YOUR VIEW: #Quittheinternet

your viewThe fall out following the revelation that Zoella’s debut novel had the help of a ghost writer has caused an online uproar, forcing her to leave Twitter. So are we demanding too much from the vlogging superstar?

Ah the inevitable backlash, it was so predictable wasn’t it? YouTube sensation Zoella has suffered the quick fire annihilation reserved for almost all stars that go from niche to over-exposed in three months flat. Twenty- four year old Zoe Sugg went from teenybop blogger to international celeb with a book deal and beauty line to boot. She was in Vogue! In the Band Aid video! Honestly, I would be shocked if she wasn’t asked to perform a parody of Zoella (ella eh eh) in the X Factor finals.

BAD CALL

Her tween novel, Girl Online, became the fastest selling debut ever with more than 78,000 copies flying off shelves in the first week. It was then revealed that her book had had a great deal of ‘editorial assistance’ courtesy of a ghost writer. This last minute admission was a bad call, it seems, from Team Zoella who has been pushing good old honesty as her USP from the start.

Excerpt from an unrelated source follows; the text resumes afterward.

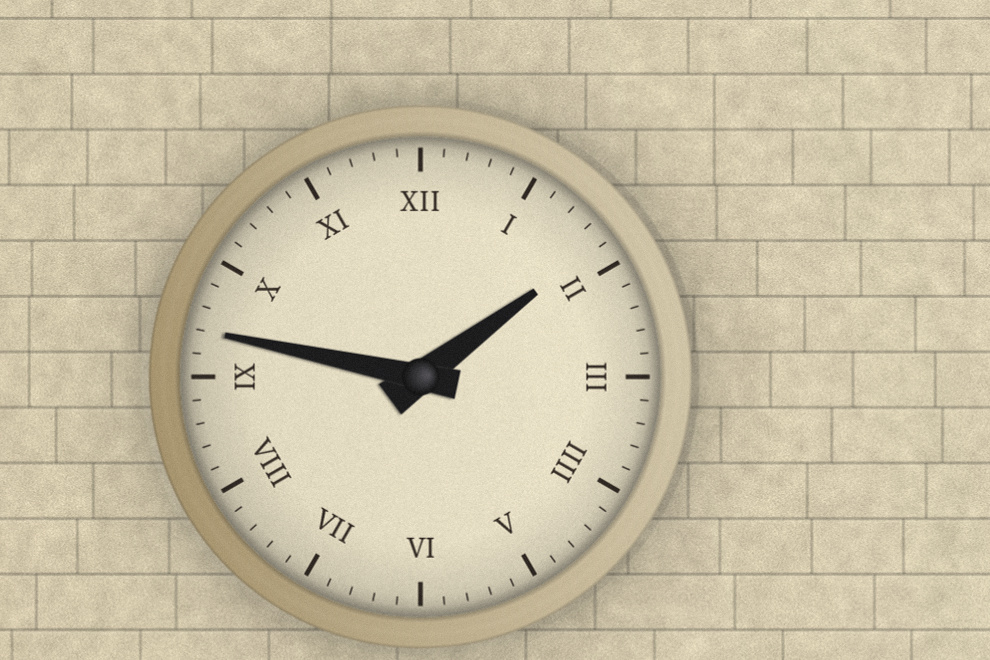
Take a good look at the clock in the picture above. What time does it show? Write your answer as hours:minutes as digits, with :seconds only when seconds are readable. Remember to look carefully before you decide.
1:47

Some have rallied to defend the first-time author, saying that taking on a ghost writer was just common sense, echoing her PR team’s sentiment: “it’s difficult isn’t it, when you’ve never written a book before” . Others feel aghast that someone who has built a whole brand around authenticity can betray her thousands of young fans by selling a book as her own work when that might not entirely be the case.

Everyone from The Sunday Times to Katie Hopkins have attacked Zoella’s ‘fakery’, and the fallout from disappointed fans forced both Zoella and her boyfriend (and fellow vlogger) Alfie to take to the Twittersphere and announce they were ‘quitting the internet’ for a couple of days.

But is the ghost writing revelation really the problem here? I doubt that people would bat an eyelid if it was revealed that someone from Made in Chelsea had published a book that wasn’t exactly written by them. Are the haters quick to blast Zoella in particular because she is so… well, normal? People seem to have something against her because she’s a little too sweet and fame came to her that little bit too easily. In short, it’s like if you next door neighbour became an internet sensation overnight. Where was the struggle? The years slaving away at uni or in an internship? Somewhat unbelievably, Zoella has made an entire career from being pretty, happy and doing normal things normal young people do.

ROLE MODEL

Yes, arguably Zoella is the colour beige personified; this decade’s version of Lauren Conrad – safe, predictable and gloriously normal. But in a world of Tay- Swift’s A-List breakups and Kim K’s oiled up backside, does normal even cut it any more? Thankfully yes. Personally I like my beige celebrities circa 2004, wearing a poor selection of headbands (hey again LC), and I can understand Zoella’s mass appeal: nonthreatening and uncontroversial. There are certainly worse people for young girls to be obsessively googling in their bedrooms. In fact, if you want your little sister to have a celeb idol, you want ti to be Zoella.

Or maybe the real problem is that Zoella’s success is no longer so cookie cutter cute and simple – she is now a global vlogging star, YouTube famous on an almost unparalleled level. She no longer fits ‘brand normal’. She now vlogs from her penthouse rather than her bedroom at her parents’ and she’s ditched her apprenticeship to become a full time Vlogger – with an estimated income of nearly £300,000 a year. She has six million YouTube subscribers and 2.2 million Instagram follows. In other words, she’s far from being a normal 24 year old girl.

As far as Twitter is concerned, she has now entered the celebrity arena, where building her up and then knocking her down is all part of the game. As a society we have become obsessed with tearing people in the public eye down because they’re too smug (Gwyneth), too try hard (Gaga) or too provocative (everyone with a music video and a bum). Now those that once rolled their eyes at Zoella’s banality can’t even do that anymore – so they’ve reverted to slamming her for being a cheat and a liar.

But what makes people most angry, it seems, is when something trivial has mass effect on pop culture, our news and even our tweets. But slamming them on Twitter is of course counterproductive – you’re only going to make them more famous. So maybe it’s time we paid less attention to those breaking the internet and follow Zoella’s lead and quit it instead. Now that would be something really abnormal.